Given that Duplicacy backup storage is easy to ‘repair’ by copying missing chunks from offsite storage, duplicating metadata is just another layer of redundancy that expedites a DR scenario.

rjcorless · 26 August 2022 11:23

Final Update:
Couldn’t put up with the thought of a ~2MB/s restore speed off OneDrive (even if it was just once per year), so I’ve used my Amazon AWS account to use their S3 storage offering.

So far, weekly full backups and daily differentials on windows documents files are being uploaded automatically at the end of each day (even though there are many incrementals being saved to Unraid every 30 minutes that I can also use quickly if I need to.

Currently have a full weekly backup and daily incrementals on a two week rotation for a bare metal restore. Given the daily differentials and unraid incrementals during the day appears to work OK, and given I don’t update/install new updates or programs to my windows PC, I may review this further and just run a Full backup weekly and say keep a month’s worth which is probably about 350GB in total. May just leave it at two through. Not decided.yet.

Looks like this will cost me about $3 per month which is nothing really. But really happy with both upload and download speeds that I can achieve with AWS. Will just do me fine.

Thanks for the insight and discussion! Very interesting and something I have never bothered with before!

rjcorless · 13 October 2022 14:22

UPDATE:
Well, in so much as the actual ‘storage’ cost for my 600GB rolling backup resulted in a nominal monthly charge of about £5, the charge for getting the data onto AWS within the month cost me another £79. What the heck? As I cannot see my strategy changing in backing up a ‘bare bones’ image, there is no way ai am going to pay £84 per month for uploading and storing just 600GB. I’m out!!
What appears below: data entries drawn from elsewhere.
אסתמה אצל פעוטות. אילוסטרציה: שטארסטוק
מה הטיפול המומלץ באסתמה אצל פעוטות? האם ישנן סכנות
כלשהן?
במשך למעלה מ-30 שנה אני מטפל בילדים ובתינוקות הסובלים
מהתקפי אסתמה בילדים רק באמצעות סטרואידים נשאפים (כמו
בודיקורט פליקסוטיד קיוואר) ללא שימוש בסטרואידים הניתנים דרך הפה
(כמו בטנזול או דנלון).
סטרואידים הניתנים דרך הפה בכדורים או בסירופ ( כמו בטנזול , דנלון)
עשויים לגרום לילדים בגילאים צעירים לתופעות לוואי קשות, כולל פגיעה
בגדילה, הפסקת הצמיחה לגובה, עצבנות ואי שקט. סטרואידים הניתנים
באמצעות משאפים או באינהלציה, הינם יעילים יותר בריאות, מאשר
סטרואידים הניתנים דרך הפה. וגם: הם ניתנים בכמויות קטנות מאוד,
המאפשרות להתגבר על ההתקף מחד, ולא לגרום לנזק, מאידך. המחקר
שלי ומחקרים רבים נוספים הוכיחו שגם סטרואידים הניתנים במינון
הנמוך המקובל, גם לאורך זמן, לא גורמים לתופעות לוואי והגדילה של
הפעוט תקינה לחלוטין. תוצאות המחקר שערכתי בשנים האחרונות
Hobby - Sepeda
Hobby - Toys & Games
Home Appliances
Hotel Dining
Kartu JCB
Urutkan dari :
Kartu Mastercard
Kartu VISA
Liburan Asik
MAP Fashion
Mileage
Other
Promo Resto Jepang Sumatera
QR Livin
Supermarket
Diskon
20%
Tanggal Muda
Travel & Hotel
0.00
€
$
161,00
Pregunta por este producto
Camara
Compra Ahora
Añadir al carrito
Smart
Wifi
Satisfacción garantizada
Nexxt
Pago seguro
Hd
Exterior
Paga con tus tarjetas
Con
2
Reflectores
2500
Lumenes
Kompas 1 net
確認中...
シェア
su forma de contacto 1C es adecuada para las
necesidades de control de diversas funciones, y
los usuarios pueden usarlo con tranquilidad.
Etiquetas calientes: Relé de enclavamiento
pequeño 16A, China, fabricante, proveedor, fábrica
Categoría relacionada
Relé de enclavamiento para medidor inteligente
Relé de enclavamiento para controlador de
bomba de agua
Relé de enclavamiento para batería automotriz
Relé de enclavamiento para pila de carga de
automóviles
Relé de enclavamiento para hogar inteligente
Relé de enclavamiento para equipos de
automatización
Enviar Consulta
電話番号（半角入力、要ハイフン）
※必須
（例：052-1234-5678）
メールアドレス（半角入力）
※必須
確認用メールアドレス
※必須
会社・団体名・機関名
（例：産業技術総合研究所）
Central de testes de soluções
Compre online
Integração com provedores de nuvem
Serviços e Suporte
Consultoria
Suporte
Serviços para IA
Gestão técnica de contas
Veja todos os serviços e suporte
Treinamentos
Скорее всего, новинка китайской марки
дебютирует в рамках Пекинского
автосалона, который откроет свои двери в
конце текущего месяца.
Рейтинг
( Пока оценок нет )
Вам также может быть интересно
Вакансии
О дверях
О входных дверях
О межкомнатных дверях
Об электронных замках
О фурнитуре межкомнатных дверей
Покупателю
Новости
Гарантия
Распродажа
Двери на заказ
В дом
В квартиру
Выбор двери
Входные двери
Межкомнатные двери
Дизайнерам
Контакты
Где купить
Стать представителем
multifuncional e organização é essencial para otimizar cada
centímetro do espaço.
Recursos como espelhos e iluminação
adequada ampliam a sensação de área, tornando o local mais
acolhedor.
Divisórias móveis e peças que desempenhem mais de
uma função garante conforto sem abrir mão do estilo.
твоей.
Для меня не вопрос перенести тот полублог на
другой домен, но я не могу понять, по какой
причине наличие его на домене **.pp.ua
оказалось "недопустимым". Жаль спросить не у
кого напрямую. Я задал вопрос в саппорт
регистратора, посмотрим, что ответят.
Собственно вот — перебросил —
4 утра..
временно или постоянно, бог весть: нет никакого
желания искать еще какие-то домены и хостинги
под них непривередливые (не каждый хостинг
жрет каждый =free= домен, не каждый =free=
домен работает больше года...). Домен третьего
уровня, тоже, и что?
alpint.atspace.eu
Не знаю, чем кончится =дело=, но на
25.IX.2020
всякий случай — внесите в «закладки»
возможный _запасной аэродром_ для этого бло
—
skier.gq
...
saspus · 14 October 2022 02:15

Not sure how did you get these numbers, check the bill

My upload of about 2TB to AWS cost me about $20 and then I pay $3 monthly for storage and incremental updates.

The idea being upload and download cost are irrelevant, you do it only once, but storage cost matters — you pay it forever.

Your numbers are however cray high. What tier have you used? Glacier flexible retrieval is what you want as there are no thawing involved, until Duplicacy supports archival storage properly.

Edit: since you are backing up an image you might have very high data turnover. This will be very expensive as low cost tiers penalize early deletion. Set chunking to fixed to combat it somewhat. But I would reconsider backing up images, even if you think it won’t work for you.

rjcorless · 14 October 2022 21:43

Seems a tad excessive for < 700GB upload. Will need to rethink this one!